URL: https://gcc.gnu.org/viewcvs?rev=255726&root=gcc&view=rev
Log:
	Backported from mainline
	2017-12-12  Jakub Jelinek  <jakub@redhat.com>

	PR tree-optimization/80631
	* tree-vect-loop.c (get_initial_def_for_reduction): Fix comment typo.
	(vect_create_epilog_for_reduction): Add INDUC_VAL argument, for
	INTEGER_INDUC_COND_REDUCTION use INDUC_VAL instead of
	hardcoding zero as the value if COND_EXPR is never true.  For
	INTEGER_INDUC_COND_REDUCTION don't emit the final COND_EXPR if
	INDUC_VAL is equal to INITIAL_DEF.
	(vectorizable_reduction): Compute INDUC_VAL for
	vect_create_epilog_for_reduction, if no value is suitable, don't
	use INTEGER_INDUC_COND_REDUCTION for now.  Formatting fixes.
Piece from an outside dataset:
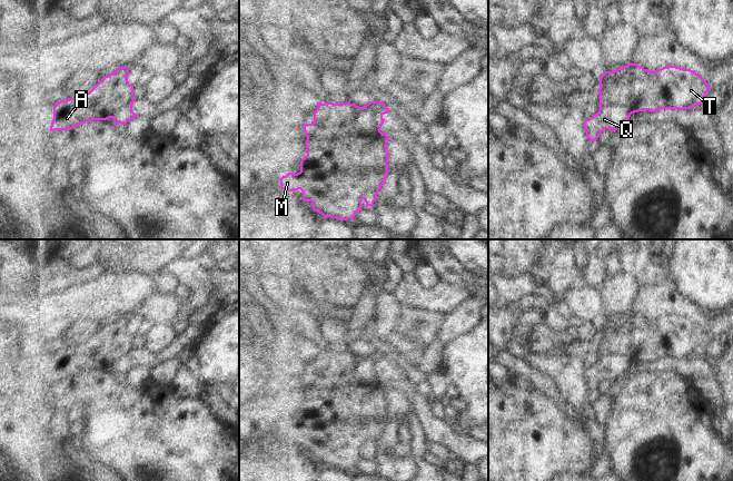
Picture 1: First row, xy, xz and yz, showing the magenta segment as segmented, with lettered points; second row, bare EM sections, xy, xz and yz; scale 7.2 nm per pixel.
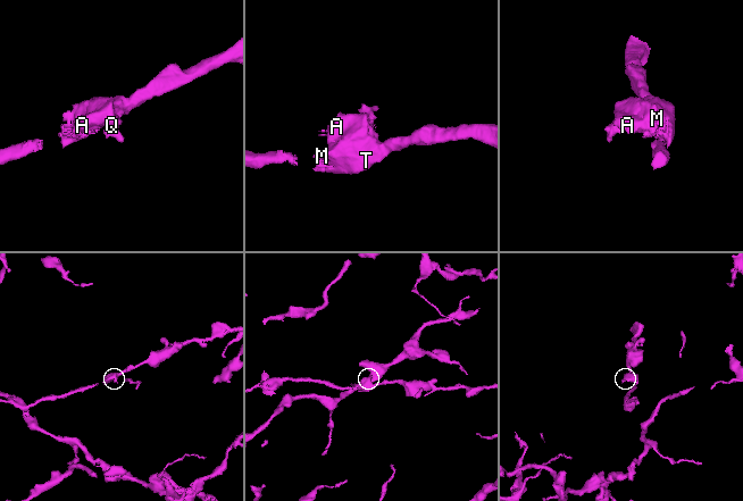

	* gcc.dg/vect/pr80631-1.c: New test.
	* gcc.dg/vect/pr80631-2.c: New test.

	PR tree-optimization/80631
	* gcc.target/i386/avx2-pr80631.c: New test.

Added:
    branches/gcc-7-branch/gcc/testsuite/gcc.dg/vect/pr80631-1.c
    branches/gcc-7-branch/gcc/testsuite/gcc.dg/vect/pr80631-2.c
    branches/gcc-7-branch/gcc/testsuite/gcc.target/i386/avx2-pr80631.c
Modified:
    branches/gcc-7-branch/gcc/ChangeLog
    branches/gcc-7-branch/gcc/testsuite/ChangeLog
    branches/gcc-7-branch/gcc/tree-vect-loop.c

Comment 11 Jakub Jelinek 2017-12-16 08:57:10 UTC

Fixed for 7.3+ too.

Comment 12 Jakub Jelinek 2017-12-19 07:39:56 UTC

Author: jakub
Date: Tue Dec 19 07:39:24 2017
New Revision: 255804

URL: https://gcc.gnu.org/viewcvs?rev=255804&root=gcc&view=rev
Log:
	PR tree-optimization/80631
	* tree-vect-loop.c (vect_create_epilog_for_reduction): Compare
	induc_code against MAX_EXPR or MIN_EXPR instead of reduc_fn against
	IFN_REDUC_MAX or IFN_REDUC_MIN.

Modified:
    trunk/gcc/ChangeLog
    trunk/gcc/tree-vect-loop.c

Comment 13 Jakub Jelinek 2018-10-26 11:48:32 UTC

GCC 6 branch is being closed, fixed in 7.x.